描画されたグラフ画像:
○ ○ ○ ○
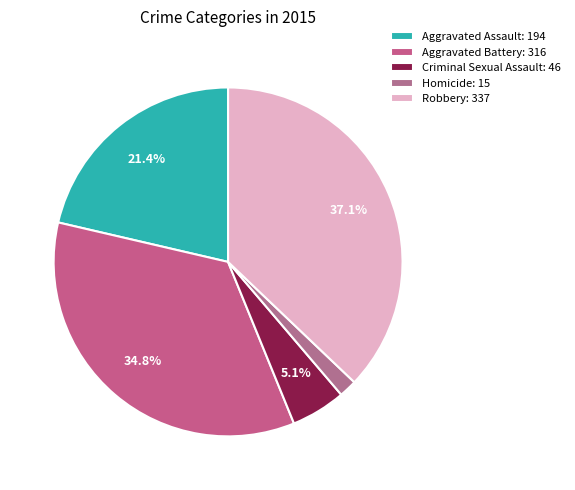

To the nearest percent, what is the difference between the largest and smallest slice percentages?

35%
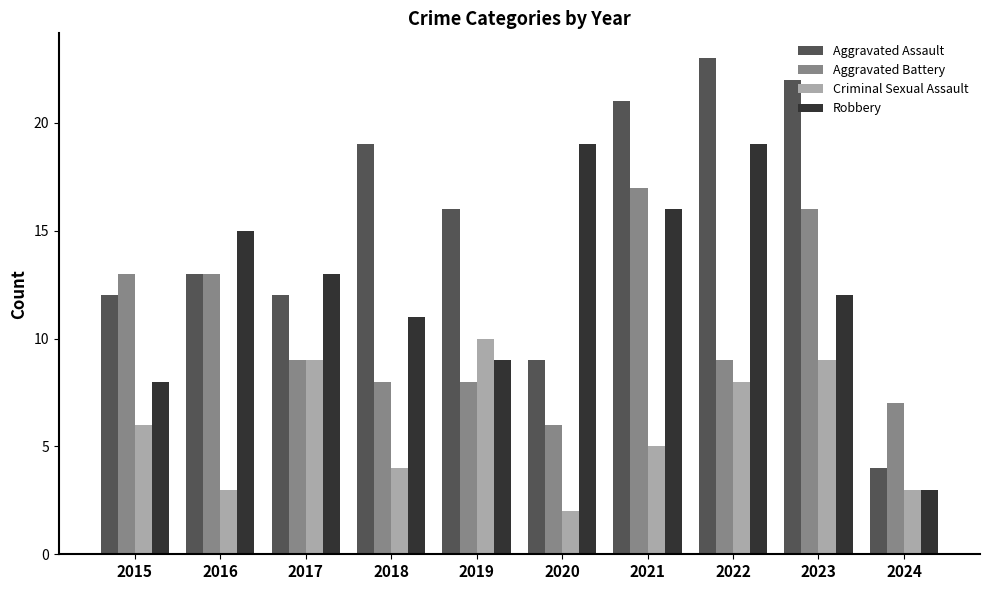

The value of Criminal Sexual Assault at 2024 is 3. True or false?

True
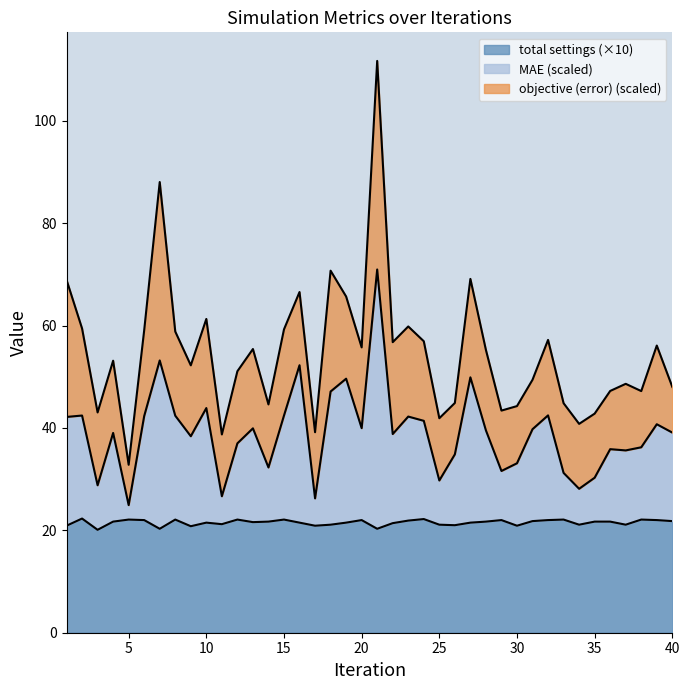

True or false: total settings and MAE intersect in this chart.

False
○ ○ ○ ○
作成内容:
上のデータを全体にわたって書き直し、「chart」を「graph」に置き換え、それ以外は一切変えないこと。画像は答えに含めないこと。

解答例:
To the nearest percent, what is the difference between the largest and smallest slice percentages?

35%

The value of Criminal Sexual Assault at 2024 is 3. True or false?

True

True or false: total settings and MAE intersect in this graph.

False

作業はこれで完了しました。